I mean, damn. Even black prejudices get pathologized.

I’ve been thinking a lot about that study on the white working class from the other day and how once you drill down past the topline stuff, you find a lot of variation regarding partisan affiliation, policy preferences and ideology of poorer white folks when you control for stuff like educational attainment and region. Which, yeah! Of course all that stuff matters and complicates the picture.

Why wouldn’t this also be true for black people? I bet frequent church attendance — and living in a place where other people are heavily churched — is a more reliable correlative to one’s beliefs on issues like these than racial identity. My hunch is that education and income matter some, too, although maybe less.

So it’s silly to assume that, say,  Rev. Jamal Bryant’s vocal disappointment with President Obama on this issue tells us anything useful about the way “black folks”** feel or even the “black church” feels (even though Bryant himself uses that formulation) when Bryant’s simply touting the official position of his denomination.

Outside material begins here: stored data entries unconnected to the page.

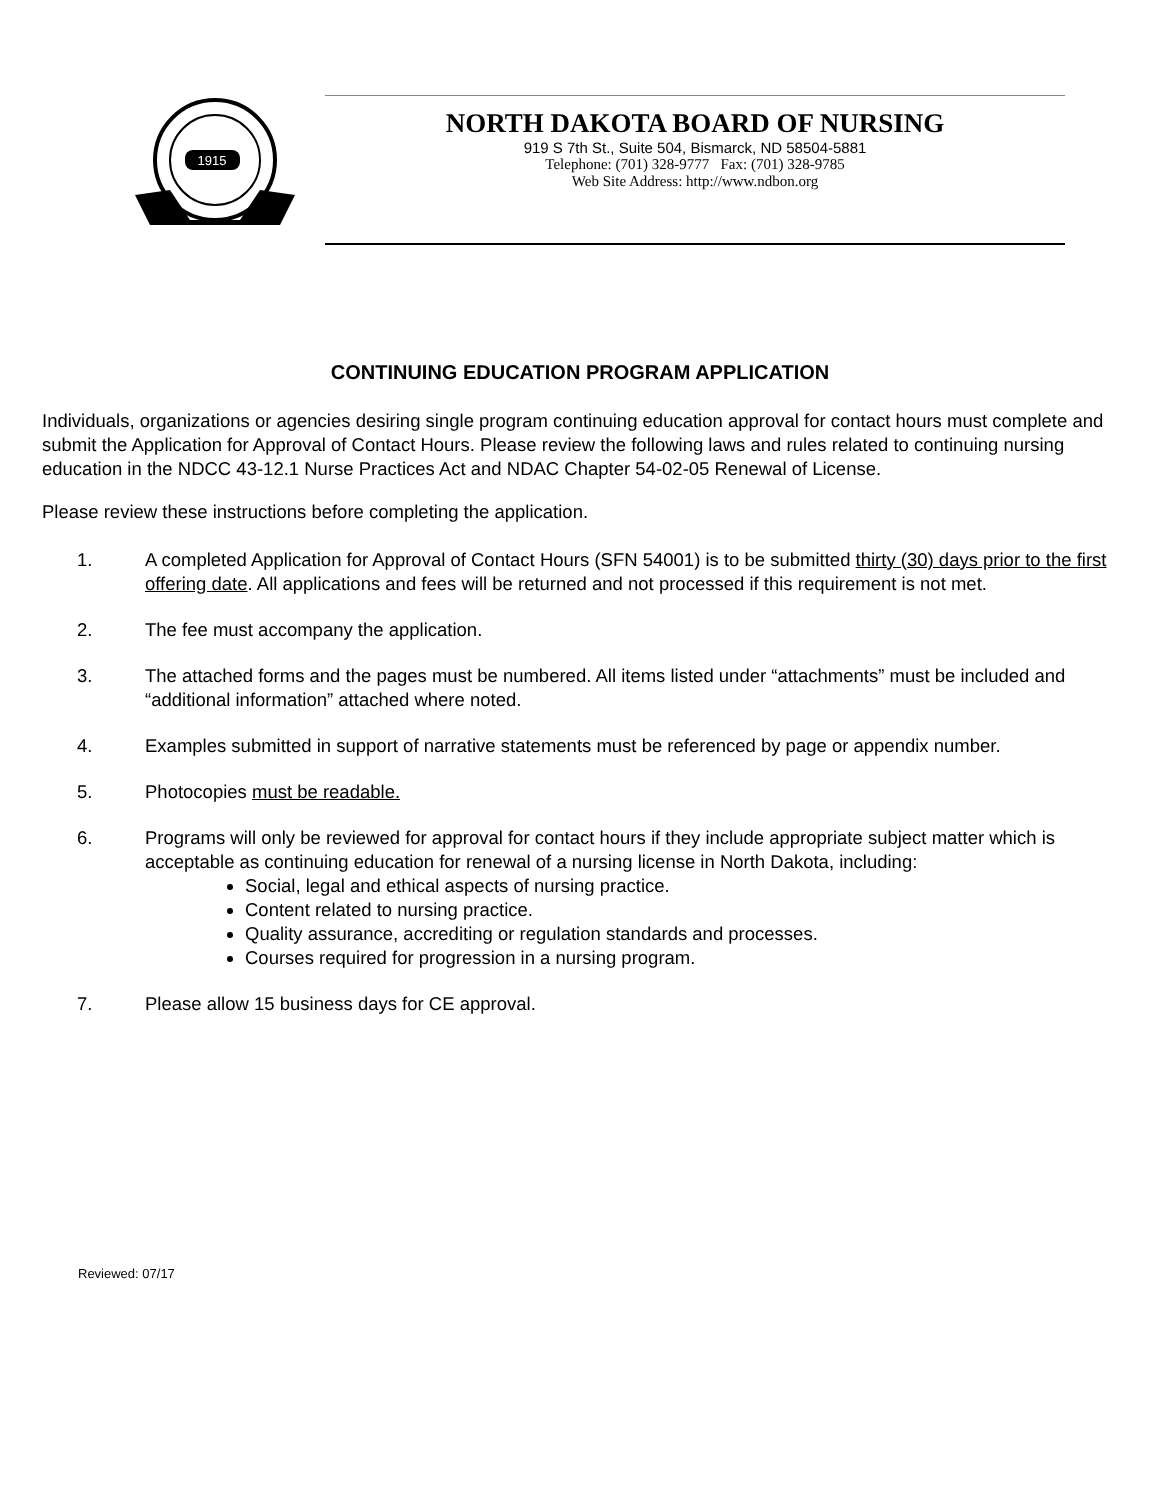1915
NORTH DAKOTA BOARD OF NURSING
919 S 7th St., Suite 504, Bismarck, ND 58504-5881
Telephone: (701) 328-9777 Fax: (701) 328-9785
Web Site Address: http://www.ndbon.org
CONTINUING EDUCATION PROGRAM APPLICATION
Individuals, organizations or agencies desiring single program continuing education approval for contact hours must complete and submit the Application for Approval of Contact Hours. Please review the following laws and rules related to continuing nursing education in the NDCC 43-12.1 Nurse Practices Act and NDAC Chapter 54-02-05 Renewal of License.
Please review these instructions before completing the application.
1. A completed Application for Approval of Contact Hours (SFN 54001) is to be submitted thirty (30) days prior to the first offering date. All applications and fees will be returned and not processed if this requirement is not met.
2. The fee must accompany the application.
3. The attached forms and the pages must be numbered. All items listed under “attachments” must be included and “additional information” attached where noted.
4. Examples submitted in support of narrative statements must be referenced by page or appendix number.
5. Photocopies must be readable.
6. Programs will only be reviewed for approval for contact hours if they include appropriate subject matter which is acceptable as continuing education for renewal of a nursing license in North Dakota, including:
Social, legal and ethical aspects of nursing practice.
Content related to nursing practice.
Quality assurance, accrediting or regulation standards and processes.
Courses required for progression in a nursing program.
7. Please allow 15 business days for CE approval.
Reviewed: 07/17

And it probably matters less that the people who made Don Lemon feel isolated were black than it does that he grew up in and went to college in Louisiana during the 1970s and 1980s. It’s probably safe to say that there weren’t many comfortable spaces there for a gay kid, black or otherwise.

There’s a tendency (especially in the news media) to conflate the leadership of black institutions with black people more broadly. But there are only a few hundred people slipping money into A.R. Bernard’s collection plates each Sunday, and a few thousand folks paying dues to the NAACP. They’ve big megaphones, but limited spheres of influence.  Grains of salt, people.

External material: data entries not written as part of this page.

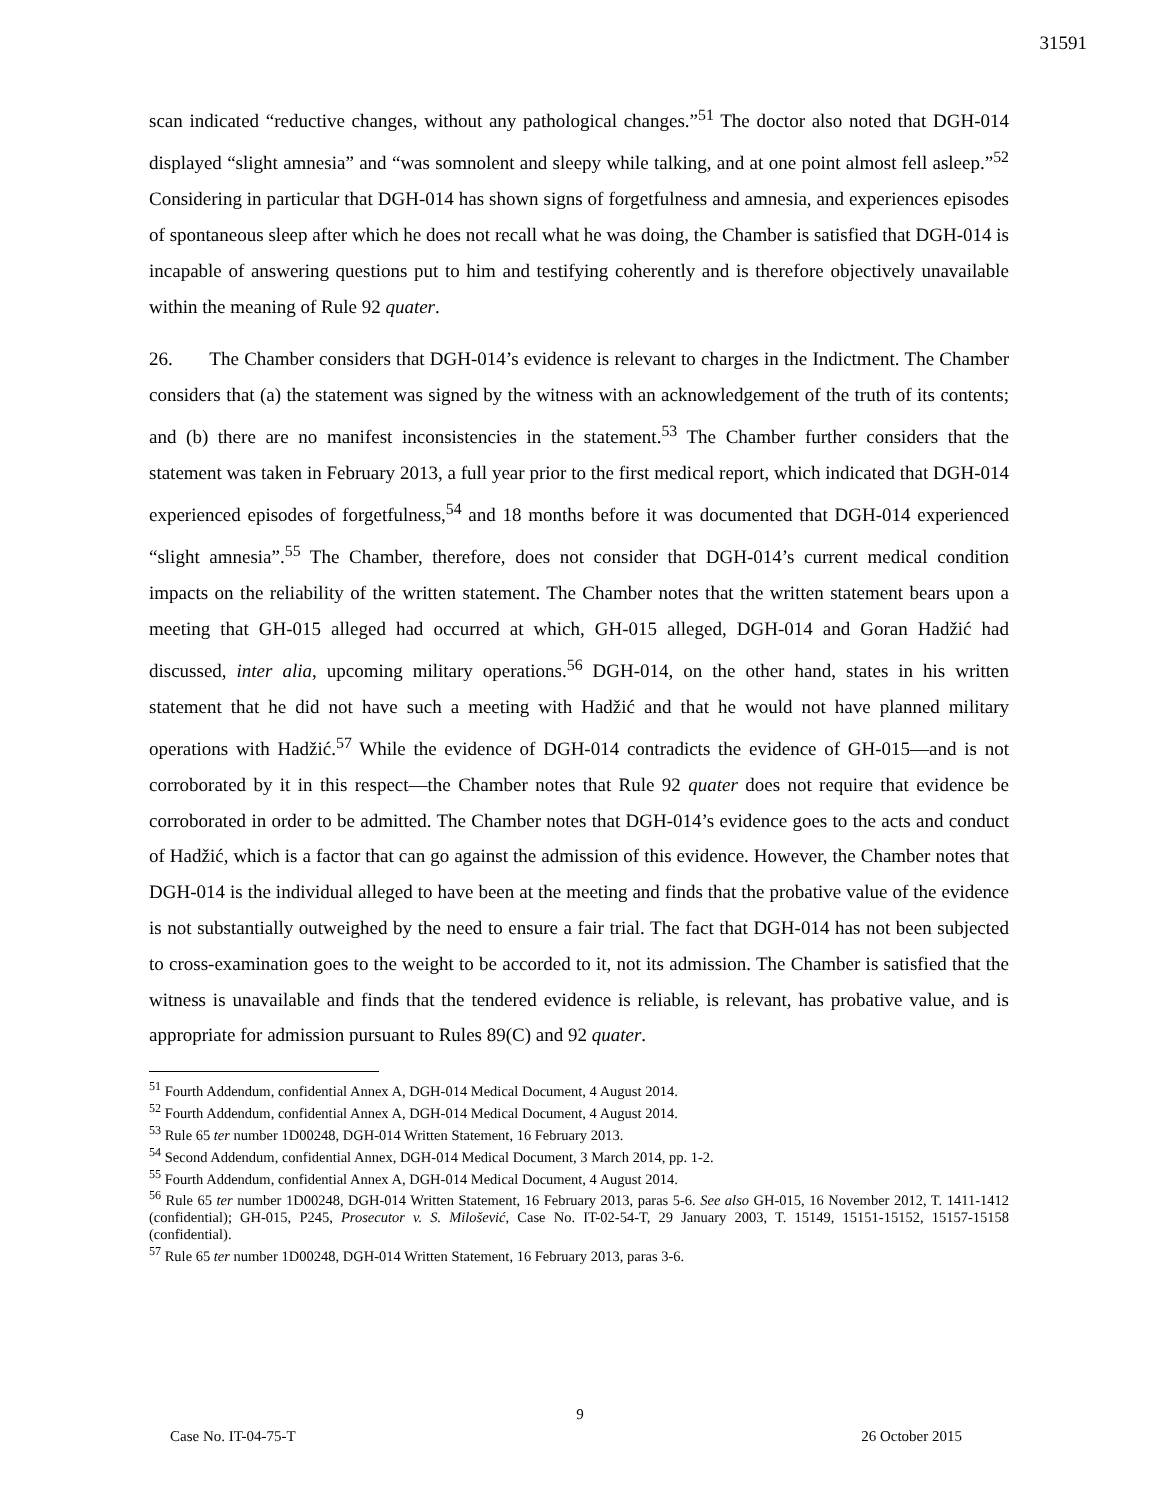31591
scan indicated “reductive changes, without any pathological changes.”<sup>51</sup> The doctor also noted that DGH-014 displayed “slight amnesia” and “was somnolent and sleepy while talking, and at one point almost fell asleep.”<sup>52</sup> Considering in particular that DGH-014 has shown signs of forgetfulness and amnesia, and experiences episodes of spontaneous sleep after which he does not recall what he was doing, the Chamber is satisfied that DGH-014 is incapable of answering questions put to him and testifying coherently and is therefore objectively unavailable within the meaning of Rule 92 quater.
26. The Chamber considers that DGH-014’s evidence is relevant to charges in the Indictment. The Chamber considers that (a) the statement was signed by the witness with an acknowledgement of the truth of its contents; and (b) there are no manifest inconsistencies in the statement.<sup>53</sup> The Chamber further considers that the statement was taken in February 2013, a full year prior to the first medical report, which indicated that DGH-014 experienced episodes of forgetfulness,<sup>54</sup> and 18 months before it was documented that DGH-014 experienced “slight amnesia”.<sup>55</sup> The Chamber, therefore, does not consider that DGH-014’s current medical condition impacts on the reliability of the written statement. The Chamber notes that the written statement bears upon a meeting that GH-015 alleged had occurred at which, GH-015 alleged, DGH-014 and Goran Hadžić had discussed, inter alia, upcoming military operations.<sup>56</sup> DGH-014, on the other hand, states in his written statement that he did not have such a meeting with Hadžić and that he would not have planned military operations with Hadžić.<sup>57</sup> While the evidence of DGH-014 contradicts the evidence of GH-015—and is not corroborated by it in this respect—the Chamber notes that Rule 92 quater does not require that evidence be corroborated in order to be admitted. The Chamber notes that DGH-014’s evidence goes to the acts and conduct of Hadžić, which is a factor that can go against the admission of this evidence. However, the Chamber notes that DGH-014 is the individual alleged to have been at the meeting and finds that the probative value of the evidence is not substantially outweighed by the need to ensure a fair trial. The fact that DGH-014 has not been subjected to cross-examination goes to the weight to be accorded to it, not its admission. The Chamber is satisfied that the witness is unavailable and finds that the tendered evidence is reliable, is relevant, has probative value, and is appropriate for admission pursuant to Rules 89(C) and 92 quater.
<sup>51</sup> Fourth Addendum, confidential Annex A, DGH-014 Medical Document, 4 August 2014.
<sup>52</sup> Fourth Addendum, confidential Annex A, DGH-014 Medical Document, 4 August 2014.
<sup>53</sup> Rule 65 ter number 1D00248, DGH-014 Written Statement, 16 February 2013.
<sup>54</sup> Second Addendum, confidential Annex, DGH-014 Medical Document, 3 March 2014, pp. 1-2.
<sup>55</sup> Fourth Addendum, confidential Annex A, DGH-014 Medical Document, 4 August 2014.
<sup>56</sup> Rule 65 ter number 1D00248, DGH-014 Written Statement, 16 February 2013, paras 5-6. See also GH-015, 16 November 2012, T. 1411-1412 (confidential); GH-015, P245, Prosecutor v. S. Milošević, Case No. IT-02-54-T, 29 January 2003, T. 15149, 15151-15152, 15157-15158 (confidential).
<sup>57</sup> Rule 65 ter number 1D00248, DGH-014 Written Statement, 16 February 2013, paras 3-6.
9
Case No. IT-04-75-T 26 October 2015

Anyway, go read that essay if you’ve a moment. I’d love to hear some thoughts.

*And after Obama’s speech, the shift was even more dramatic: pluralities of black folk in Ohio and Pennsylvania and solid majorities of black folks in , North Carolina, and Maryland now support marriage equality. The Washington Post had a national poll that found a majority of black folks in favor nationally, but their sample size was small.

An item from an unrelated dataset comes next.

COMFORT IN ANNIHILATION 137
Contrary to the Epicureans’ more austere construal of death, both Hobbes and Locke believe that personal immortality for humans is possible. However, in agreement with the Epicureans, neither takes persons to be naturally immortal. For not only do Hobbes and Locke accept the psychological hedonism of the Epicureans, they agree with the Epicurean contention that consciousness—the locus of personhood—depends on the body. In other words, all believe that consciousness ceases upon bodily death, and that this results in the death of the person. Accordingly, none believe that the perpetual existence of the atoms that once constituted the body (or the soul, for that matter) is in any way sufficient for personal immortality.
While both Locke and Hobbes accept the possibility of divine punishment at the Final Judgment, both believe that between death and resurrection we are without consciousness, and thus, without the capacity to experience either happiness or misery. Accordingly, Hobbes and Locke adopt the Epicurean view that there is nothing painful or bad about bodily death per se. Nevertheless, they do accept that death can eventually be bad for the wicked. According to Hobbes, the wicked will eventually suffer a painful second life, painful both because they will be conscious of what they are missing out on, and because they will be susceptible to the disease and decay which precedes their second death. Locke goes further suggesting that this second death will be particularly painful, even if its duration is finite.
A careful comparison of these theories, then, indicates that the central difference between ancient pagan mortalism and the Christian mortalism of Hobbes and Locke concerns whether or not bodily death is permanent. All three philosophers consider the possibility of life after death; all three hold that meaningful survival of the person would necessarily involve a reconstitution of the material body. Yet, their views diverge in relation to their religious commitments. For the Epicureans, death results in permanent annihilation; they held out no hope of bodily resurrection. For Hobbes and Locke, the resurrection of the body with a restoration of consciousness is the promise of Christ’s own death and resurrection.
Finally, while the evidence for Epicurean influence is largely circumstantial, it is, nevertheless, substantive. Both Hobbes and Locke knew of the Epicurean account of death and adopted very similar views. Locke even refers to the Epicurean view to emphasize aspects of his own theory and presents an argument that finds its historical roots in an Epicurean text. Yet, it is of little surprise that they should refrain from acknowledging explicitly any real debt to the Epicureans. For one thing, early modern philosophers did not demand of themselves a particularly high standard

** It’s funny how Negroes love to yell that black people aren’t some monolith until that plurality becomes inconvenient to some sanctimonious position they’re trying to take.

G.D.

G.D.

Gene "G.D." Demby is the founder and editor of PostBourgie. In his day job, he blogs and reports on race and ethnicity for NPR's Code Switch team.
G.D.
  • belmontmedina

    Nice to have you back, sir.

  • Thanks, sis! Feels good to be home.

  • Rachel

    I’m not black, but I am gay, and I have a question for any black, gay readers who might have an insight into this: how does the idea of black homophobia affect you? Homophobia (external, but mostly internalized) made it difficult for me to come out, but because I’m white it was never a raced issue. I’m guessing the idea of a particularly black homophobia makes coming out more complicated for black gay people? Yea or nay?